The film also benefits from the cinematography of John Alton, who worked on several pictures with Mann, most notably, the aforementioned T-Men, as well as his stupendous work in Raw Deal.

Also like T-Men, the story is based off of real life events. In the case of this picture, it is a fictional retelling of the story of Erwin “Machine-Gun” Walker, a former cop and war veteran that started a crime spree in Los Angeles that included burglaries, robberies and shootouts. In this film, names have been changed and so have some of the details. The criminal is named Roy and he is most wanted fro being a cop killer.

Richard Basehart was believable as the criminal and he carried this picture on his back. The actors who played the cops were also good and so was the shop owner who had an association with Basehart’s Roy. Basehart just takes over the screen whenever he is present. He’s clever, ruthless and calculated. Basehart conveys these qualities with ease and his presence is like a dark and intimidating cloud over the proceedings, ready to rain down hell.

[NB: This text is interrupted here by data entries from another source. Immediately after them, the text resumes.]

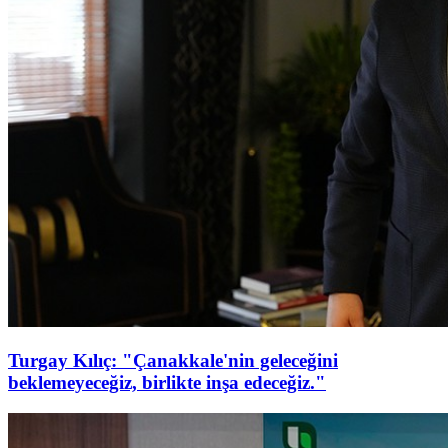
Turgay Kılıç: "Çanakkale'nin geleceğini
beklemeyeceğiz, birlikte inşa edeceğiz."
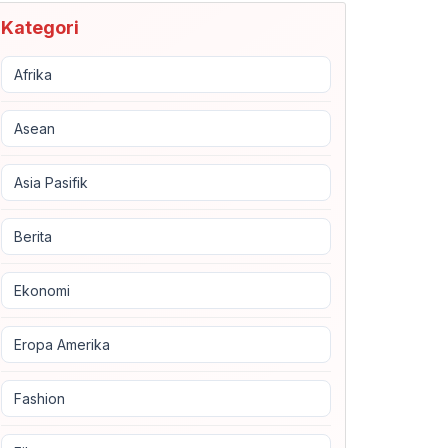
Kategori
Afrika
Asean
Asia Pasifik
Berita
Ekonomi
Eropa Amerika
Fashion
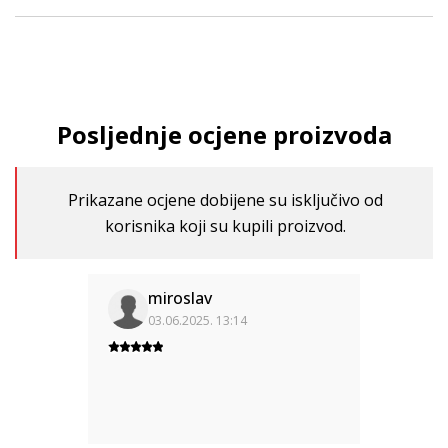
Posljednje ocjene proizvoda
Prikazane ocjene dobijene su isključivo od
korisnika koji su kupili proizvod.
miroslav
03.06.2025. 13:14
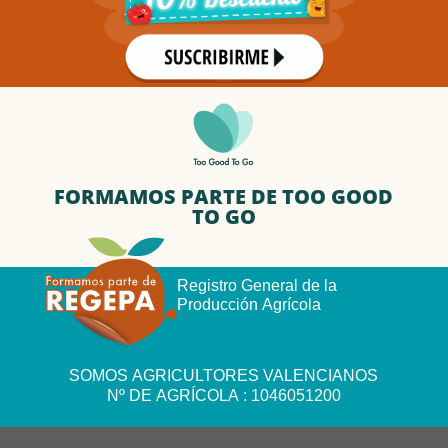
FORMAMOS PARTE DE TOO GOOD
TO GO
Registro General de la
Producción Agrícola
SOMOS AGRICULTORES VALENCIANOS
Nº DE AGRÍCOLA : 1046051200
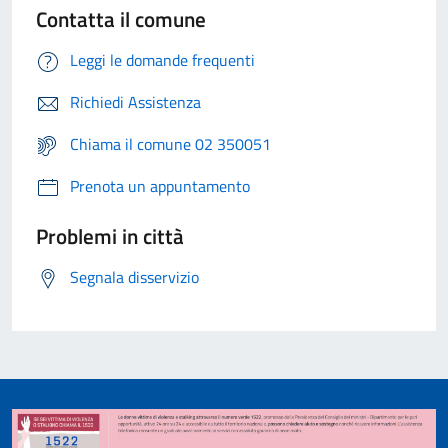
Contatta il comune
Leggi le domande frequenti
Richiedi Assistenza
Chiama il comune 02 350051
Prenota un appuntamento
Problemi in città
Segnala disservizio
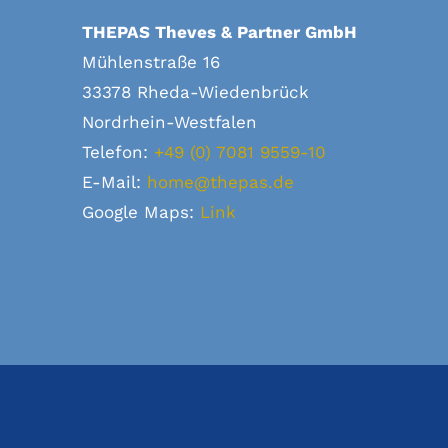
THEPAS Theves & Partner GmbH
Mühlenstraße 16
33378 Rheda-Wiedenbrück
Nordrhein-Westfalen
Telefon:
+49 (0) 7081 9559-10
E-Mail:
home@thepas.de
Google Maps:
Link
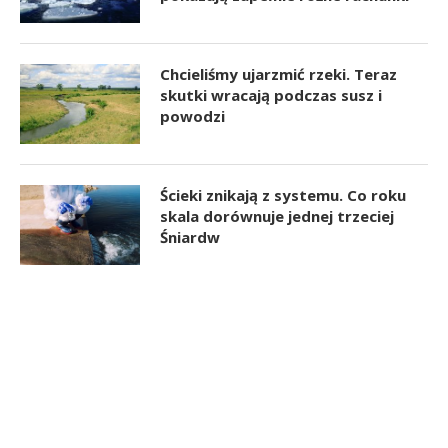
Chcieliśmy ujarzmić rzeki. Teraz
skutki wracają podczas susz i
powodzi
Ścieki znikają z systemu. Co roku
skala dorównuje jednej trzeciej
Śniardw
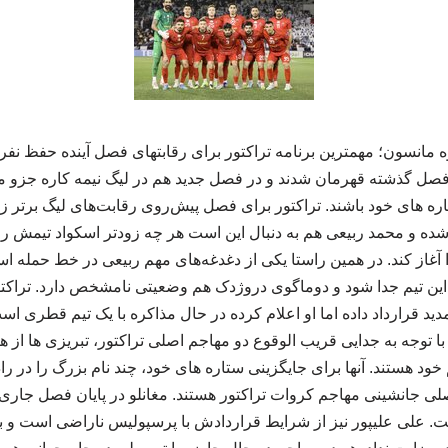
مانسون؛ مهمترین برنامه تراکتور برای رقابتهای فصل آینده حفظ نف
د فصل گذشته قهرمان شدند و در فصل جدید هم در لیگ نیمه کاره جزو م
اره های خود باشند. تراکتور برای فصل پیش‌روی رقابت‌های لیگ برتر زود
ت شده و محمد ربیعی هم به دنبال این است هر چه زودتر اسکواد تیمش را
ا آغاز کند. در همین راستا یکی از دغدغه‌های مهم ربیعی در خط حمله 
 این تیم جدا شود و دوماگوی دروژدک هم وضعیتی نامشخص دارد. تراکتو
دید قرارداد داده اما او اعلام کرده در حال مذاکره با یک تیم قطری است
با توجه به جدایی قریب الوقوع دو مهاجم اصلی تراکتور، تبریزی ها از ه
ود هستند. آنها برای جایگزینی ستاره های خود، چند نام بزرگ را در رادا
لی جانشینی مهاجم کروات تراکتور هستند. مغانلو در پایان فصل جاری از
ت. علی علیپور نیز از شرایط قراردادش با پرسپولیس ناراضی است و ب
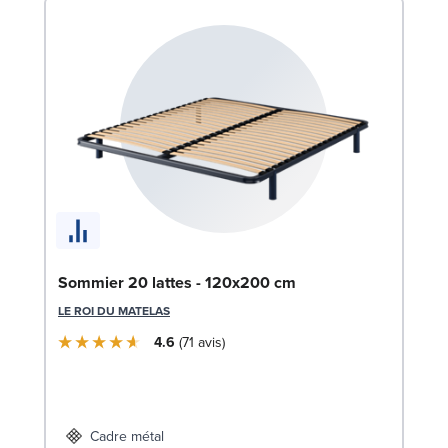
En
Sommier 20 lattes - 120x200 cm
c
LE ROI DU MATELAS
SW
4.6
71
avis
1
Liv
Cadre métal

The action in this film is stupendous and displays more energy than what was the norm in the 1940s. The final chase scene through the Los Angeles sewers is beautiful and draws parallels to the finale of the 1949 film The Third Man. The moment where Roy slides on his belly across the asphalt, escaping into a storm drain is amazing and unlike anything I’ve seen before this picture’s time of release. The moment where the dying cop uses his car to smash into Roy’s, to prevent his escape, is another great action shot unlike anything from this era or before. This is a rather violent film for its time but nothing is really downplayed or understated.

He Walked by Night is one of the best classic film-noir movies ever made. It is short and quick but it doesn’t need to be anything more than what it was. It made its point, gave us something that truly felt real and was unapologetic about it in an era where censors had a tight grip on the film industry.